Der Wolf zog die Lefzen hoch und zeigte mir seine Zähne. Wie sollte ich reagieren? Auch ich öffnete die Lippen und zeigte ihm meine Zähne. Der Wolf senkte seinen Kopf, als wollte er auf mich losstürmen. Auch ich senkte meinen Kopf und schwenkte ihn langsam von einer Seite auf die andere. Was sollte ich sonst tun? Der Wolf begann zu knurren. Auch ich knurrte. Es klang hysterisch schrill und gar nicht gefährlich.
Ob die anderen mich hörten? Ich konnte nur abwarten. Sobald ich mich umdrehte, würde der Wolf angreifen. Sobald ich die Männer rief, würde das gleiche passieren. Der Wolf befand sich nicht einmal zwei Armlängen von mir entfernt und versuchte mich mit seinen Augen zu bannen.
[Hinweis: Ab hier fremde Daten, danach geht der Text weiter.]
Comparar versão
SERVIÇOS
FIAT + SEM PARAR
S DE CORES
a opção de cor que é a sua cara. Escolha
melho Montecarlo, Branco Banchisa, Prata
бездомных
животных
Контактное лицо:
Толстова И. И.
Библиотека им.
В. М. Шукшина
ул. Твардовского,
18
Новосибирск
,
Seine Muskeln vibrierten vor Anspannung unter dem silbrigen Sommerfell.
Dann hörte ich ein Geräusch hinter mir. Der Blick des Wolfes ging von mir zu demjenigen, der sich mir langsam und vorsichtig von hinten näherte. »Beweg dich nicht!«, flüsterte Munlik einige Schritte hinter mir.
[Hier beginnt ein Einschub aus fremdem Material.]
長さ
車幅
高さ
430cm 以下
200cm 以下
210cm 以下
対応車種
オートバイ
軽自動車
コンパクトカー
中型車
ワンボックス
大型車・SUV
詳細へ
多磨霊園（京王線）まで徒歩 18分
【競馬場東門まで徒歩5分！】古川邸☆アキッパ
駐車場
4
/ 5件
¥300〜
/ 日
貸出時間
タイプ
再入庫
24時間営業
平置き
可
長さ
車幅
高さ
Ich hörte das leise Zischen, als er einen Pfeil aus dem Köcher holte und ihn auf die Sehne seines Bogens legte. Ich hörte das leise Knarren des Langbogens, als er die Sehne zurückzog, um den Bogen zu spannen. Ich ließ den Blick nicht von dem Tier.
Dann hatte der Wolf seine Entscheidung getroffen. Den Rückzug konnte er nicht antreten, ohne durch einen Pfeil getroffen zu werden. Also wagte er den Frontalangriff, eine Strategie, die ich selbst immer wieder erfolgreich anwenden würde. Ich hatte beide Arme erhoben, um mein Gesicht und meine Kehle vor seinen Zähnen zu schützen. Die Wucht seines Angriffs hatte mich umgeworfen und ich lag nun auf dem Rücken, der schwächsten Ringerposition, die man sich vorstellen kann. Der Wolf ragte über mir auf. Seine Pfoten lagen auf meiner Brust, und raubten mir den Atem, seine Zähne schnappten nach meinen Armen. Mein Herzschlag war so laut wie die Hufe einer galoppierenden Pferdeherde. Mit einer Hand versuchte ich, seine Schnauze von mir fernzuhalten, ihm an die Kehle zu gehen. Die andere tastete nach meinem Dolch. Aber ich konnte ihn nicht erreichen.